The Fisherman’s Son, 29 min. Born and raised at Punta de Lobos, Chile, Ramón Navarro found his passion riding the biggest waves on the planet. But his accomplishments in giant surf are just one part of a bigger vision to protect the culture and environment of the Chilean coast. By Patagonia and quite good.
Strange Rumblings (Iceland part) 4 minutes of Iceland and surfing.
The Right’s centerpiece is a big wave in Western Australia. 2 minutes of beautiful nature and man challenged.
Finally, we have the hard to categorize Moonwalk. With a rising moon in the
background, recently deceased adventurer Dean Potter tightropes between a couple of rocks. Feels a bit contrived but well done and interesting nonetheless. 4 min.
Over the past decade or so, the proliferation of devices and software to “catch the moment” has led to an explosion in the quantity and quality of geo-based shorts. Those noted above are worth a look as are others mentioned elsewhere on this website and accessible from https://kristjake.com/category/books-films/page/2/.

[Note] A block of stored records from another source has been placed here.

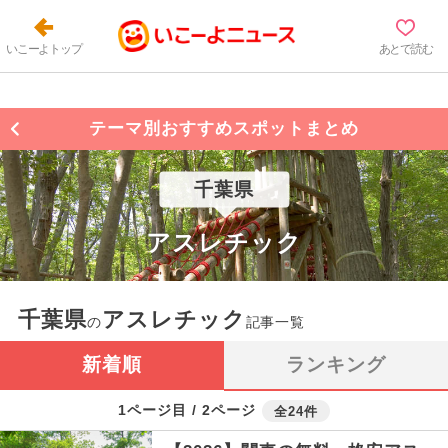
いこーよトップ
あとで読む
テーマ別おすすめスポットまとめ
千葉県
アスレチック
千葉県
アスレチック
の
記事一覧
新着順
ランキング
1ページ目 / 2ページ
全24件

Over the past few years Mountainfilm has advanced rapidly and its touring program now includes 150 or sites around the world. Since Banff Mountain Film Fest’s traveling program now involves over 600 sites, the growth and reach of these festivals make it clear there is significant audience demand for what they’re offering, film programming that is geo-based which almost always features a human actor, protagonist, or story.